I would cite another example concerning Boris Johnson’s “intellect”. This morning he took part in, for him, a typically chaotic interview with James Naughtie.
Johnson was asked about his London policy goals. His first response was that he wanted to improve democracy in London, intimating that Ken Livinsgtone rules without sufficient cognisance of the views of the London Boroughs. Fine. But when asked to give an example of what he meant, Johnson resorted to his normal, whimsical claptrap. He said that he had recently passed a row of old Victorian terraced houses in East London which were ear-marked for demolition. That’s terrible, he said. It shouldn’t happen, he implied. Ok then, Naughtie said, what would you do about that? Would you stop that happening? “Er…I would let the boroughs know my opinion that future generations would not appreciate them knocking down such fine buildings”.
So, after saying that he wanted to improve the democratic say of the boroughs over the mayoralty, Johnson cites an example where he, as mayor, would tell the boroughs what to do. Brilliant. What a fine intellect that man has!

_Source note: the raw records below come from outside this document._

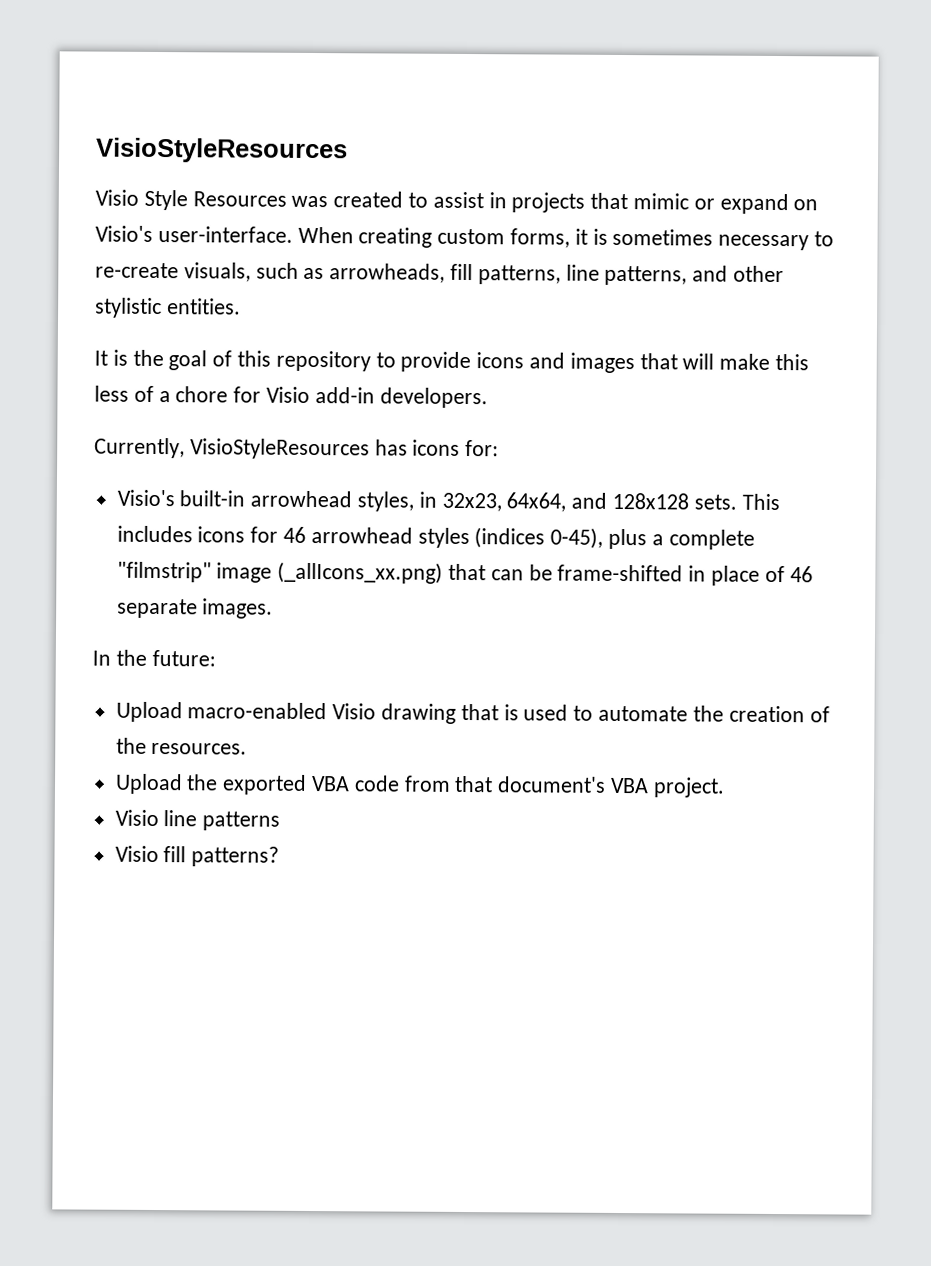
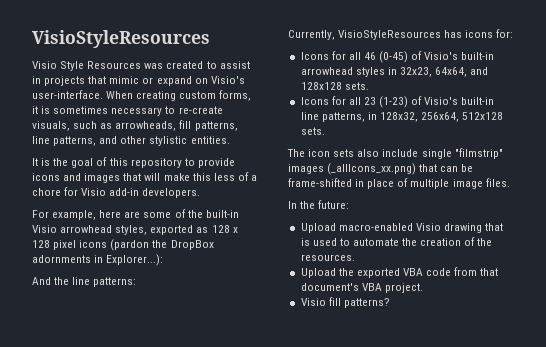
(488, 398) none -> [32,209,239,220] [32,225,238,235] [32,239,214,251] [32,254,164,266] [32,277,137,287] // For example, here are some of the built-in Visio arrowhead styles, exported as 128 x 128 pixel icons (pardon the DropBox adornments in Explorer...): // And the line patterns:
(500, 448) none -> [300,51,423,63] Icons for all 46 (0-45) of
[357,491,415,512] styles, -> [355,67,385,77] styles
[741,493,780,511] [116,525,755,550] [116,561,273,583] This includes icons for 46 arrowhead styles (indices 0-45), plus a complete "filmstrip" image -> [300,96,495,108] [300,112,504,122] [300,127,325,135] [287,148,503,159] [288,164,324,174] // Icons for all 23 (1-23) of Visio's built-in line patterns, in 128x32, 256x64, 512x128 sets. // The icon sets also include single "filmstrip" images
[789,566,813,583] [116,598,274,619] 46 separate images. -> [410,178,510,189] multiple image files.
[114,809,281,831] // Visio line patterns -> (423, 288) none

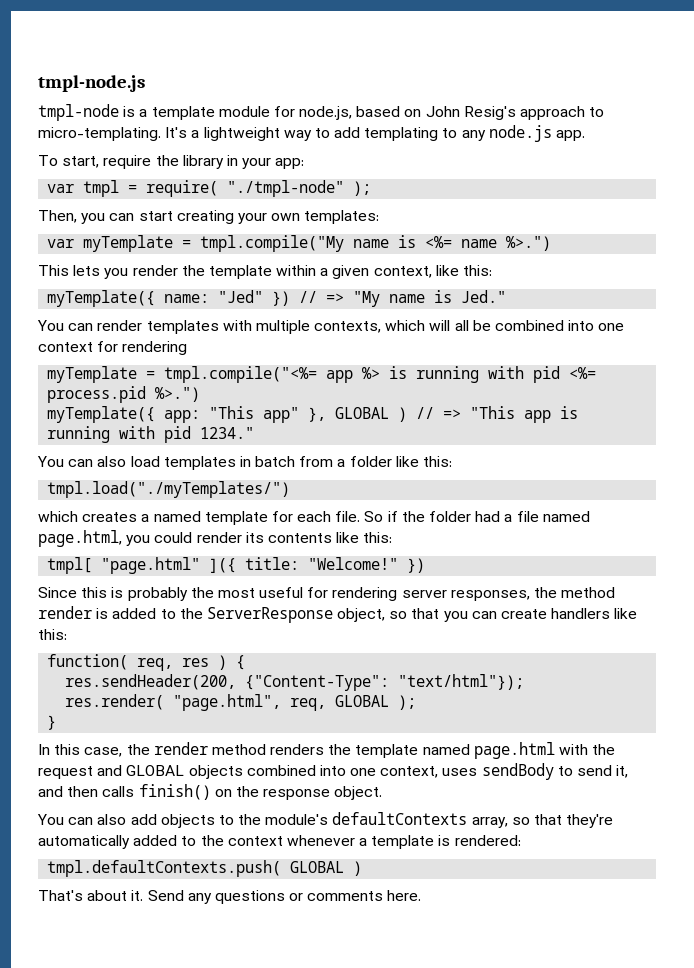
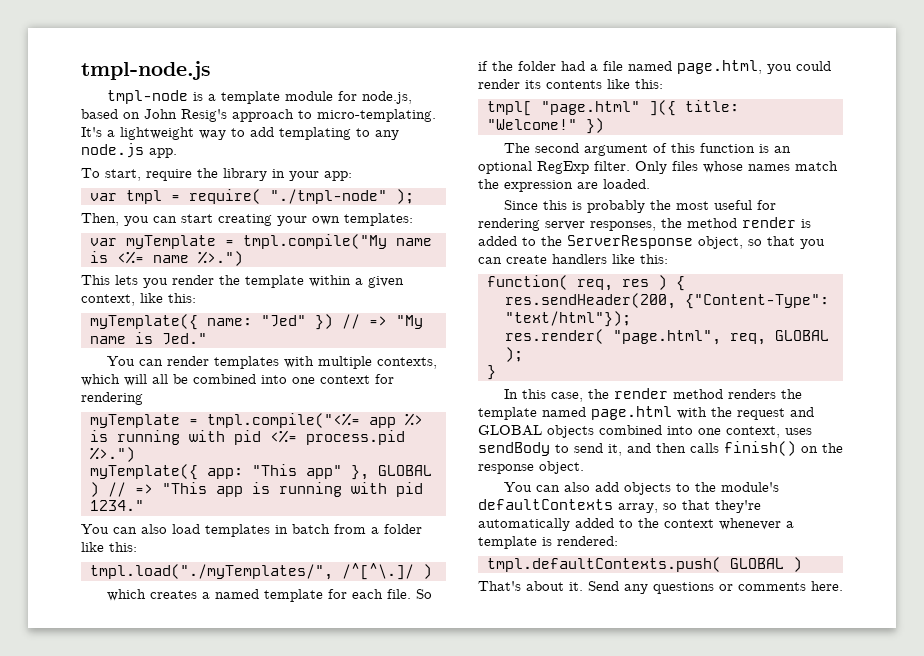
[47,481,291,498] tmpl.load("./myTemplates/") -> [89,563,432,580] tmpl.load("./myTemplates/", /^[^\.]/ )
(426, 565) none -> [504,143,792,156] [478,161,838,174] [478,179,650,192] // The second argument of this function is an optional RegExp filter. Only files whose names match the expression are loaded.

When further asked what he would do to achieve one of his main stated aims, to help people onto the housing ladder, Johnson cited the example of housing organizations who offer shared equity. He waxed quite lyrical about this and said he would “help” such schemes. Ah. I see. So no doubt this would mean setting up something like a Mayor’s Housing Commission to look at ways to encourage boroughs to expand shared equity schemes and do things like passing on shared equity rights when a property is sold on, wouldn’t it?
It’s already happening.
Brilliant “intellect” that. I have to give him credit. Say that you would do something that is already happening. Brilliant.
In summary, Boris Johnson is only funny in the role of an incompetent clown and does not have sufficient “intellect” to do basic political tasks, like articulating simple policy statements.